While at one point the awards given out by the Association of Food Journalists (AFJ) to various food writers and food sections only really mattered to their local readers, this is definitely no longer the case. Since most newspapers are online, we can look at food sections from all over the world in a matter of minutes, and the AFJ awards can help point us towards the good ones that we might take a look at in addition to our local papers. The 2006 awards were just released and some of the winners are:

  • Best Food Sections (small): Akron Beacon Journal, The Advocate (Baton Rouge), Reno Gazette-Journal
  • Best Food Sections (medium): The Oregonian, Baltimore Sun, San Jose Mercury News
  • Best Food Sections (large): LA Times, Chicago Tribune, San Francisco Chronicle
  • Food critics Jonathan Gold (LA Weekly), Tom Sietsema (Washington Post) and Michael Bauer (SF Chronicle) were all honored for their restaurant reviews.

For full details, and to check out the names of all the very worthy other winners, you'll have to take a look at the press release (pdf).

Filed under: Newspapers

Should restaurant critics use the same standards?

I am a big fan of the SF Chronicle's Michael Bauer's blog, Between Meals, and have mentioned issues that he has brought up before. His post yesterday was particularly interesting though, bringing up the issue of whether food critics should somehow be licensed, after a commenter mentioned that there was a lack of standards in the industry.  Such a task, however, might be nearly impossible. Would "taste" be judged? Writing ability? Tests could be implemented in all industries, but the reality of working is that the best way to get good at something is to do it - over and over again. Writers have to write and chefs have to cook. Critics have to learn how to convey the unique experience of dining at a restaurant to their readers because chefs do not all use identical recipes and there is no one "right" way to make a marinara sauce.
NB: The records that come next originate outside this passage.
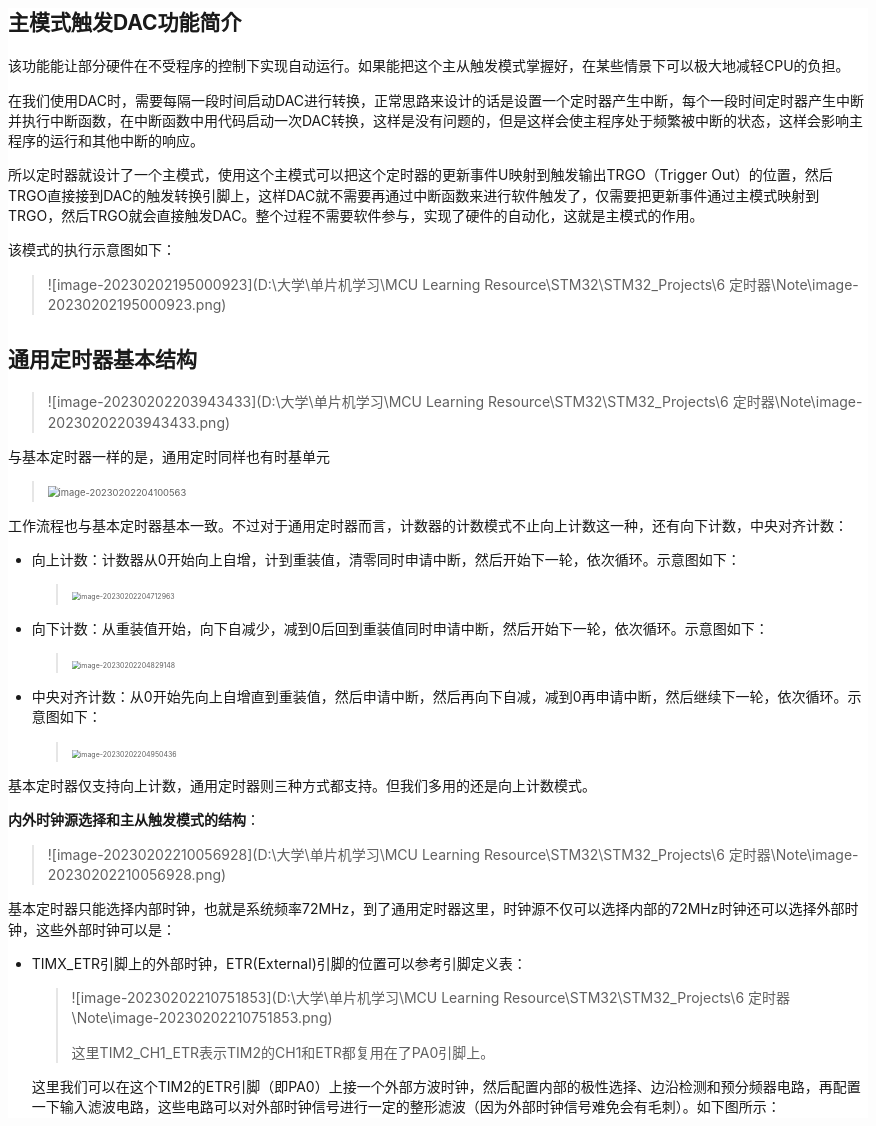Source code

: ## 主模式触发DAC功能简介

该功能能让部分硬件在不受程序的控制下实现自动运行。如果能把这个主从触发模式掌握好，在某些情景下可以极大地减轻CPU的负担。

在我们使用DAC时，需要每隔一段时间启动DAC进行转换，正常思路来设计的话是设置一个定时器产生中断，每个一段时间定时器产生中断并执行中断函数，在中断函数中用代码启动一次DAC转换，这样是没有问题的，但是这样会使主程序处于频繁被中断的状态，这样会影响主程序的运行和其他中断的响应。

所以定时器就设计了一个主模式，使用这个主模式可以把这个定时器的更新事件U映射到触发输出TRGO（Trigger Out）的位置，然后TRGO直接接到DAC的触发转换引脚上，这样DAC就不需要再通过中断函数来进行软件触发了，仅需要把更新事件通过主模式映射到TRGO，然后TRGO就会直接触发DAC。整个过程不需要软件参与，实现了硬件的自动化，这就是主模式的作用。

该模式的执行示意图如下：

> ![image-20230202195000923](D:\大学\单片机学习\MCU Learning Resource\STM32\STM32_Projects\6 定时器\Note\image-20230202195000923.png)	

## 通用定时器基本结构

> ![image-20230202203943433](D:\大学\单片机学习\MCU Learning Resource\STM32\STM32_Projects\6 定时器\Note\image-20230202203943433.png)

与基本定时器一样的是，通用定时同样也有时基单元

> <img src="D:\大学\单片机学习\MCU Learning Resource\STM32\STM32_Projects\6 定时器\Note\image-20230202204100563.png" alt="image-20230202204100563" style="zoom: 67%;" />

工作流程也与基本定时器基本一致。不过对于通用定时器而言，计数器的计数模式不止向上计数这一种，还有向下计数，中央对齐计数：

- 向上计数：计数器从0开始向上自增，计到重装值，清零同时申请中断，然后开始下一轮，依次循环。示意图如下：

    > <img src="D:\大学\单片机学习\MCU Learning Resource\STM32\STM32_Projects\6 定时器\Note\image-20230202204712963.png" alt="image-20230202204712963" style="zoom:50%;" />

- 向下计数：从重装值开始，向下自减少，减到0后回到重装值同时申请中断，然后开始下一轮，依次循环。示意图如下：

    > <img src="D:\大学\单片机学习\MCU Learning Resource\STM32\STM32_Projects\6 定时器\Note\image-20230202204829148.png" alt="image-20230202204829148" style="zoom:50%;" />

- 中央对齐计数：从0开始先向上自增直到重装值，然后申请中断，然后再向下自减，减到0再申请中断，然后继续下一轮，依次循环。示意图如下：

    > <img src="D:\大学\单片机学习\MCU Learning Resource\STM32\STM32_Projects\6 定时器\Note\image-20230202204950436.png" alt="image-20230202204950436" style="zoom:50%;" />

基本定时器仅支持向上计数，通用定时器则三种方式都支持。但我们多用的还是向上计数模式。

**内外时钟源选择和主从触发模式的结构**：

> ![image-20230202210056928](D:\大学\单片机学习\MCU Learning Resource\STM32\STM32_Projects\6 定时器\Note\image-20230202210056928.png)

基本定时器只能选择内部时钟，也就是系统频率72MHz，到了通用定时器这里，时钟源不仅可以选择内部的72MHz时钟还可以选择外部时钟，这些外部时钟可以是：

- TIMX_ETR引脚上的外部时钟，ETR(External)引脚的位置可以参考引脚定义表：

    > ![image-20230202210751853](D:\大学\单片机学习\MCU Learning Resource\STM32\STM32_Projects\6 定时器\Note\image-20230202210751853.png)
    >
    > 这里TIM2_CH1_ETR表示TIM2的CH1和ETR都复用在了PA0引脚上。

    这里我们可以在这个TIM2的ETR引脚（即PA0）上接一个外部方波时钟，然后配置内部的极性选择、边沿检测和预分频器电路，再配置一下输入滤波电路，这些电路可以对外部时钟信号进行一定的整形滤波（因为外部时钟信号难免会有毛刺）。如下图所示：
As Bauer rightly points out, "Good chefs rise to the top, and good critics develop a following." A good critic's readers can trust what they write and use their recommendation as a means to decide when to try (or not to try) a restaurant. Of the skills a critic needs - ability, knowledge and passion - only one can be taught or tested, while the others come naturally and over time.

The standards of taste are not hard and fast rules and people look to critics to create a baseline, a jumping off point from which they can form their own judgments. The only hard and fast rules I want to see are the ones that the health department enforces.